8 Replies Latest reply on Oct 25, 2013 2:52 PM by vinoo

    McAfee GetSusp 3.0.0.373

    vinoo

      We're pleased to announce a newer version of GetSusp. Latest released version is GetSusp 3.0.0.373 (build date 11th, Oct 2013)

       

      GetSusp download: http://getsusp.mcafee.com
      GetSusp-ePO: KB70405

       

      Changelog:

       

      1. Fixed a digital signature verification issue on Win 8.

      2. GetSusp is now compiled on Visual Studio 2010. This raises the minimum supported OS to WinXp Sp2 and higher.

      3. Update to the zip compression algorithm.

      4. GetSusp now auto checks if a newer package is available at launch and will alert the user.

      5. Updated scan locations on 64bit systems.
      6. GetSusp ePO package now available via ePO Software Manager. (Thank you Steen!)

        • 1. Re: McAfee GetSusp 3.0.0.373
          dbusby3

          Is there a new flag that I should use to disable the update check that you describe below?  I don’t think we want this happening all the time.  Sometimes the user needs to be unaware that the tool is running.

          • 2. Re: McAfee GetSusp 3.0.0.373
            vinoo

            Getsusp.exe --ePO

             

            The ePO switch supresses any warnings.

            • 3. Re: McAfee GetSusp 3.0.0.373
              dbusby3

              I think that is working however; the time for Getsusp seems be getting longer.  Any suggestions on monitoring to make sure it is going fairly fast.  If you want I can get a previous version and test but I am assume that some of the new pathing etc.. is taking more time.

              • 4. Re: McAfee GetSusp 3.0.0.373
                vinoo

                By how much longer does a scan take now?

                Each GetSusp scan will list how many files it scanned.
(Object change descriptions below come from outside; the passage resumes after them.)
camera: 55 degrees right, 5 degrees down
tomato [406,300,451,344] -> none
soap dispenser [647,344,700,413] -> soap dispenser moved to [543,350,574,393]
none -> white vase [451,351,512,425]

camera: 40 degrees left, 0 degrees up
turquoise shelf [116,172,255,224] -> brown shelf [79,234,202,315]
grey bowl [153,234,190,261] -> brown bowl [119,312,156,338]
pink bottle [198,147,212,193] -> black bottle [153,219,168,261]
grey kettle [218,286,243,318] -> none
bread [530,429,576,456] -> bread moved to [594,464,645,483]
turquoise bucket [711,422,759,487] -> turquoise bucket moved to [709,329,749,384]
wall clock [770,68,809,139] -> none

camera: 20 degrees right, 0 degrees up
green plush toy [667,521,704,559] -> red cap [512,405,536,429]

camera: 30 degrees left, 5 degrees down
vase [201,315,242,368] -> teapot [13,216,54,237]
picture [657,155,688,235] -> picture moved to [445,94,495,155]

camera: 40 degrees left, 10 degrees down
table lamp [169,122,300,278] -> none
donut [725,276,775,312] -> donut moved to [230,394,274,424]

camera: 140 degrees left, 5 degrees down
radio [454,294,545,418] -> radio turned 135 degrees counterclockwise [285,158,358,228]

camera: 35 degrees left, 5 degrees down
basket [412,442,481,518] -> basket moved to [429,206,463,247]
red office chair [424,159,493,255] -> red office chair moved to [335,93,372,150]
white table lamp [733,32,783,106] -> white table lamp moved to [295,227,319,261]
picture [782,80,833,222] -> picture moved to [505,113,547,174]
It's captured as part of the raw getsusp.xml (end of file).  Please compare scan using different versions and let me know the scan times and how many files got scanned.

                • 5. Re: McAfee GetSusp 3.0.0.373
                  dbusby3

                  Vinoo,

                   

                  Here are my initial results but I am dubios.  Would it be better to do a reboot between scans?  Is something getting cached that I may need to remove to get a better test.

                   

                  VersionIdentified FilesStart TimeEnd TimeDelta
                  30026212638:46:108:48:220:02:12
                  30028512558:52:558:54:430:01:48
                  30031112158:55:218:57:100:01:49
                  30031812149:00:449:01:310:00:47
                  30032312149:01:559:02:220:00:27
                  30037312149:03:359:04:010:00:26
                  • 6. Re: McAfee GetSusp 3.0.0.373
                    vinoo

                    The Artemis DNS lookups are cached

                    Ipconfig /flushdns will clear the cache and the next scan will lookup every file again.

                    • 7. Re: McAfee GetSusp 3.0.0.373
                      dbusby3

                      Never mind.  It was probably just my perception anyway.

                       

                      I do notice that if a company is using some software from Oracle a new driver is inserted into domain controllers in particular to obtain a users clear text password for use later.

                       

                      Have you seen any malware using this feature to grap credentails?  I would be unusal if found though as I would consider this difficult to pull off and there are probably easier ways.

                      • 8. Re: McAfee GetSusp 3.0.0.373
                        vinoo

                        Sorry, haven't heard of such malware. Have been retired from the research scene for a while.